Upverter, a Y Combinator-funded startup that just launched their beta, is a product that integrates electronic design with social collaboration. It's like SourceForge, or GitHub for hardware.
This is Fritzing, a open source project for online social hardware design. They will even print the circuit board for you and mail it to you.
Once you have social collaboration and the publishing and subscription of designs, schematics and code, you have the equivalent of View Source for hardware design. That, in turn, means that designers no longer have to start from scratch or from electronic textbooks or worry about asking noob questions on discussion boards. It's a model taken directly from how the Web grew.
The Arduino platform is probably the most mature and successful product to have come out of this type of collaborative technology environment.
It has become the reference platform that people extend to accomplish specific things. Here's the Ardupilot drone controller from the DIYDrones folks.
Here's one from All Power Labs that's used for precisely controlling an alternative energy gasifier unit.
Here's Google's Open Accessory development platform. It's also based on the Arduino.
There were microcontroller platforms before, but the Arduino's popularity and flexibility makes it the Linux of Internet of Things hardware.
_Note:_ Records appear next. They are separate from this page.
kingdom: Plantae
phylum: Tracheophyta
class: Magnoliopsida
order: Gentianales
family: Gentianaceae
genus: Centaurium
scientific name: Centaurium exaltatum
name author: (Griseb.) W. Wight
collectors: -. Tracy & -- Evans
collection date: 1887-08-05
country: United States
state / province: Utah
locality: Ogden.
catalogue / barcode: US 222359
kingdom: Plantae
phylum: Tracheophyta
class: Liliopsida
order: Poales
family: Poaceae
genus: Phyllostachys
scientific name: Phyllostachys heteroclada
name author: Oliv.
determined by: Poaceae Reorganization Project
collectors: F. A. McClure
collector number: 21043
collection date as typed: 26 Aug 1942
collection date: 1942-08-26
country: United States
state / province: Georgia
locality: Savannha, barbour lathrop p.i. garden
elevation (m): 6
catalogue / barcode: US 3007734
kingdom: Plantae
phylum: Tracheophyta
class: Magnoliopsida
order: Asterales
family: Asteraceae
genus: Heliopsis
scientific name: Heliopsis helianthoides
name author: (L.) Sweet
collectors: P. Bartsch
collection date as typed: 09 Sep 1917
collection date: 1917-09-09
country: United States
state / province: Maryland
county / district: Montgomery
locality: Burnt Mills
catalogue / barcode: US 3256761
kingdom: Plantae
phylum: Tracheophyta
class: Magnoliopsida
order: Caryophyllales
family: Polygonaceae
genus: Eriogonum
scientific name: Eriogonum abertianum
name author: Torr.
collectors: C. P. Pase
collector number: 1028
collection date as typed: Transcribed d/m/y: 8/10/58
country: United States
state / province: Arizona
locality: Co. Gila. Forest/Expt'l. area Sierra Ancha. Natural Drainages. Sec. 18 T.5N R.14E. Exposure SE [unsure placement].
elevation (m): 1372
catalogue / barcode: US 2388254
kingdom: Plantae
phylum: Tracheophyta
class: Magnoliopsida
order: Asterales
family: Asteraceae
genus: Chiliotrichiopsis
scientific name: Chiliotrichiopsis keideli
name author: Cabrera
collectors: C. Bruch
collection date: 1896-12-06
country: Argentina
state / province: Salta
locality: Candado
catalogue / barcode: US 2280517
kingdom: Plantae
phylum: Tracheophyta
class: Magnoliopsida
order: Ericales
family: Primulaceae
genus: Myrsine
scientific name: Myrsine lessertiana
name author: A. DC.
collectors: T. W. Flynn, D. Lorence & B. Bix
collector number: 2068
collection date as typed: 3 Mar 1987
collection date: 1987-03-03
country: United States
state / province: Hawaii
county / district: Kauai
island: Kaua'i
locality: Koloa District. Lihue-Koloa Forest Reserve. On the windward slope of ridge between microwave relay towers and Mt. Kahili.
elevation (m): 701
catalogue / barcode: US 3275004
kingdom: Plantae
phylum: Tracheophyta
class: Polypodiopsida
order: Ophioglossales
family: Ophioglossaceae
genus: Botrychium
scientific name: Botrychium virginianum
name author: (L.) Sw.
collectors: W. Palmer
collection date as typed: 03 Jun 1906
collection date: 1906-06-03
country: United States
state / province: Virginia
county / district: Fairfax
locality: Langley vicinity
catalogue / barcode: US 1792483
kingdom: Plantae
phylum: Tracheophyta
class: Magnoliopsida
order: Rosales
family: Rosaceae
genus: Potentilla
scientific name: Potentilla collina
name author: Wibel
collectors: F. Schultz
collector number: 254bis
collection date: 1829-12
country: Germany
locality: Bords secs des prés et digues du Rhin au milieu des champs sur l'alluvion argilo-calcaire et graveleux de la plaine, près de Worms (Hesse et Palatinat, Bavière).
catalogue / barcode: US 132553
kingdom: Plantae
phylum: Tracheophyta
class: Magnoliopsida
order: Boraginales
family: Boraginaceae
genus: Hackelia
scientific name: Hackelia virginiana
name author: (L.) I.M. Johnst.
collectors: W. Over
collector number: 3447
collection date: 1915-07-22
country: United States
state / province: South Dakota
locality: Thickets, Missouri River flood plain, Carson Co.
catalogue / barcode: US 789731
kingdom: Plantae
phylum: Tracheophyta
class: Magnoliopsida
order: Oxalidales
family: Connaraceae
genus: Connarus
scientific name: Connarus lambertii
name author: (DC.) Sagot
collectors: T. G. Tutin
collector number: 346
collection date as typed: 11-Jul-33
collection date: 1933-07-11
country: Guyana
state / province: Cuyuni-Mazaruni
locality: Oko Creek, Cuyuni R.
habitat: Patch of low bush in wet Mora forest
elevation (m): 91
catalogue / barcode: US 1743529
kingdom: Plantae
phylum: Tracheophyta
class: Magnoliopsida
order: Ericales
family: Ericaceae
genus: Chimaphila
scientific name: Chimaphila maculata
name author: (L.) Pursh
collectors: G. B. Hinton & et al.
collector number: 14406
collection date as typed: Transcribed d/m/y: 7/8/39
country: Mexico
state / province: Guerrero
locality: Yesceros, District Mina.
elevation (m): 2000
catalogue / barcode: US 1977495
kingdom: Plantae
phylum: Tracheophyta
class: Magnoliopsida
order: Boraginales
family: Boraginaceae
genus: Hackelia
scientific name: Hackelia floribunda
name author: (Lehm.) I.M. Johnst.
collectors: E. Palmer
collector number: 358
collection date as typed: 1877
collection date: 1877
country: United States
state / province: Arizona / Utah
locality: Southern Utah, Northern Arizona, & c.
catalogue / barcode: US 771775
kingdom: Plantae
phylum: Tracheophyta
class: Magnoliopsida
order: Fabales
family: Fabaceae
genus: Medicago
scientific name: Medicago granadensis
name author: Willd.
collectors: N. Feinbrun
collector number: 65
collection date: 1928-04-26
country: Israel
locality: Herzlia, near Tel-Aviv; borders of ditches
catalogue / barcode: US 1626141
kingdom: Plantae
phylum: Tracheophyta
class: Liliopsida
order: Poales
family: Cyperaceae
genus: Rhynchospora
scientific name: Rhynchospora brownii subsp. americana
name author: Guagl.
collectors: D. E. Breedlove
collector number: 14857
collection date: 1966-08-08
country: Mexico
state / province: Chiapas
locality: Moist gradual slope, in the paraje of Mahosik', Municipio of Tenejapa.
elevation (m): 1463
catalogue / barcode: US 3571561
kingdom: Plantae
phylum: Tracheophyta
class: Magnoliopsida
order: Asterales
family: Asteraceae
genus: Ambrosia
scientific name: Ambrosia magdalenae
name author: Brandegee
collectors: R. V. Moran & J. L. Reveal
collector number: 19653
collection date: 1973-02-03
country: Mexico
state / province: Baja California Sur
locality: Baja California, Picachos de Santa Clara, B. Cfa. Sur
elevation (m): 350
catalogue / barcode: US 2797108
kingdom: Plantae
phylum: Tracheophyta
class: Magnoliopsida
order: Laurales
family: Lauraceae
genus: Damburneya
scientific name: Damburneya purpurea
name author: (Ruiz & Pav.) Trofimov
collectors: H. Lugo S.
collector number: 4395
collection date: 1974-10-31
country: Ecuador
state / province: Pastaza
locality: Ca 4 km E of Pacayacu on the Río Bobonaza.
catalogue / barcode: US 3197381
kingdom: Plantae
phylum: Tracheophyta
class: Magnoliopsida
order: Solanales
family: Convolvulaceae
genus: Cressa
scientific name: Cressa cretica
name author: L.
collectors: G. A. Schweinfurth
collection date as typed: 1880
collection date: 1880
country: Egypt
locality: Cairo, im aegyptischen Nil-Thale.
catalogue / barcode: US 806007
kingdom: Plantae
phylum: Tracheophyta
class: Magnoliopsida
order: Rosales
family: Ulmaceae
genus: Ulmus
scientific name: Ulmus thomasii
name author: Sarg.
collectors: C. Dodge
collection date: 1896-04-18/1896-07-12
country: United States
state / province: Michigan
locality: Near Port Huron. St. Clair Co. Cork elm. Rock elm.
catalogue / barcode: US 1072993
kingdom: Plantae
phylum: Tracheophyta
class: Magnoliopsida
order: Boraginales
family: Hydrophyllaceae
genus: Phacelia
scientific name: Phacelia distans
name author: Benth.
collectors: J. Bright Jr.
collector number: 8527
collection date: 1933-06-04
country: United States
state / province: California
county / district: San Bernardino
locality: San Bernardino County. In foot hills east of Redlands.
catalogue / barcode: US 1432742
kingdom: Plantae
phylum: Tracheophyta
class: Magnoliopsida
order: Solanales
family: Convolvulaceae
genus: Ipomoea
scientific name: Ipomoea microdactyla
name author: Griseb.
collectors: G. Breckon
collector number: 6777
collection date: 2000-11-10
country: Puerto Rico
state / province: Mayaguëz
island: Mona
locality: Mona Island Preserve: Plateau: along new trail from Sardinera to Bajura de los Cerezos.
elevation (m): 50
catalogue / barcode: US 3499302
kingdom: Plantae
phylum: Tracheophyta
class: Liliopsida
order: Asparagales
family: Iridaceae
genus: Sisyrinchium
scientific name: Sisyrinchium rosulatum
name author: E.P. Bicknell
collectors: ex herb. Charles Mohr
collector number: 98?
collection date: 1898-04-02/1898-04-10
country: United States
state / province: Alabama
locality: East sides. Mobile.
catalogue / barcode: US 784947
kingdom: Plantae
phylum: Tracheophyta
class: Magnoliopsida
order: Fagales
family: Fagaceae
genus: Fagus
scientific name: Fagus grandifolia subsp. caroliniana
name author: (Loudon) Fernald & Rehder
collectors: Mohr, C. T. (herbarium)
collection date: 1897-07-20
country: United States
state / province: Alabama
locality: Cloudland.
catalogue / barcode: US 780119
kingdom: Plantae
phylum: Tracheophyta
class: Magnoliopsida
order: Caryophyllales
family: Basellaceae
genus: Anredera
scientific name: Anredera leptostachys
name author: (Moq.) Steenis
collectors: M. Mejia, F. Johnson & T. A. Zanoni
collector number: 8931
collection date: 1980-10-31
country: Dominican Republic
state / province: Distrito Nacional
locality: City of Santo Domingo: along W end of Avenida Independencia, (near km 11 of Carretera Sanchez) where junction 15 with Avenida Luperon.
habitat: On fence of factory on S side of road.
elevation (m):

It is not the killer app, but it forms the bedrock on which applications are built.
The final component of the ecosystem is probably the most important and least developed. It's a marketing and distribution mechanism that allows people to sell hardware in low volumes so that they can gauge interest and generate operating income.
Kickstarter, in this instance, acts like a group buying site for products that don't exist yet, giving developers feedback about the popularity of their idea and teaching them how to position it for a market before they've made a single product.
Etsy allows very small run electronic products.
Even fab.com, which sells limited edition high design products like rugs and backpacks sells low run
These channels are immature, but they're becoming increasingly popular. In effect, they're doing an end run around the traditional consumer electronic ecosystem to address the long tail of electronics buyers. That also happens to be where much of the greatest innovation happens.
We've already seen such a combination of inexpensive infrastructure technologies coupled with online collaboration systems and a deployment and distribution mechanism that allows for rapid iteration with low overhead.
It's the core of the Lean Startup philosophy that's proven so successful in creating a bunch of new companies and services. If we look at Eric Ries' definition of what makes a lean startup, we can see all the pieces in this new ecosystem.
The tools are free and open. The costs for testing and assembly are low.
Object oriented hardware and social tools enable rapid iterative development, while cloud computing allows for rapid deployment of associated services.
Although they're immature, we're getting increasingly more low volume sales channels to test out ideas. I've singled out Kickstarter because in addition to sales, it provides feedback even before there are any sales, which is even more in line with the lean startup philosophy.